The variations in physicochemical properties of airborne particles collected during a typical transition from haze to dust were investigated using single particle analysis with transmission and scanning electron microscopes combined with online measurement of chemical compositions of airborne particles in Beijing in February 2013. The transition was divided into three phases based on the weather condition. During haze pollution (Phase 1), gaseous and particle pollutants enhanced gradually. Results from single particle analysis showed that more coatings and more anthropogenic elements (e.g., S) appeared on the surface of fine and coarse particles, which was probably caused by efficient aqueous-phase reactions under high humidity (70%) condition. Phase 2 was dust intrusion episode. PM10 reached over 1000 mu g m(-3). Larger fractions of mineral particles and bare-like soot particles were observed in fine particles, while the fraction of secondary particles with coatings decreased. The proportion of black carbon in submicron particles also increased. Photochemical oxidation in gas phase likely dominated in secondary formation under high O-3 concentration.
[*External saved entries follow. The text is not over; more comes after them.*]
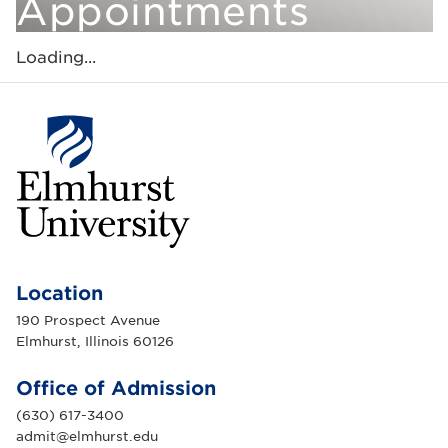
Appointments
Loading...
E
l
m
Location
h
u
190 Prospect Avenue
r
Elmhurst, Illinois 60126
s
t
U
Office of Admission
n
i
(630) 617-3400
v
e
admit@elmhurst.edu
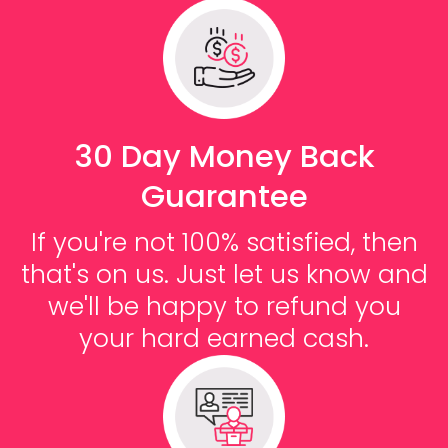
30 Day Money Back
Guarantee
If you're not 100% satisfied, then
that's on us. Just let us know and
we'll be happy to refund you
your hard earned cash.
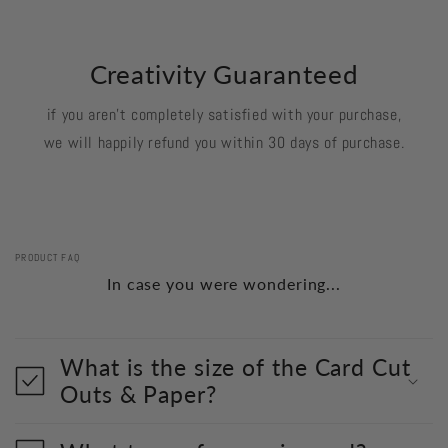
Creativity Guaranteed
if you aren't completely satisfied with your purchase,
we will happily refund you within 30 days of purchase.
PRODUCT FAQ
In case you were wondering...
What is the size of the Card Cut
Outs & Paper?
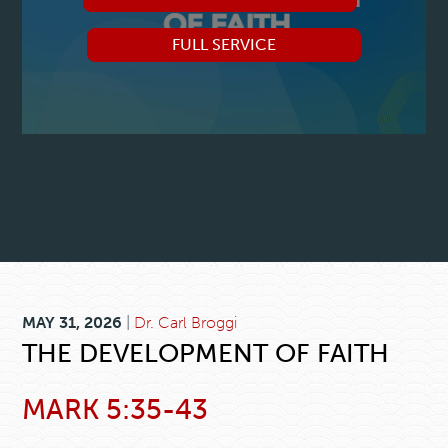
FULL SERVICE
MAY 31, 2026
|
Dr. Carl Broggi
THE DEVELOPMENT OF FAITH
MARK 5:35-43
After the dust episode (Phase 3), secondary formation enhanced obviously. Soot aged quickly and had a larger mode of 0.45 mu m than the other phases. The size modes of airborne fine particles during Phases 1 and 3 were 0.35 mu m, which were a bit larger than that during Phase 2 (0.24 mu m). These results indicate that dust plumes accompanied with strong wind brought mineral particles in both fine and coarse modes and freshly emitted particles with smaller sizes, and swept away pre-presence air pollutants. This study could provide detailed information on the physicochemical properties of airborne particles during typical severe pollution processes in a short time. Such short-term change should be taken into account in order to more accurately assess the environmental, climatic and health-related effects of airborne particles.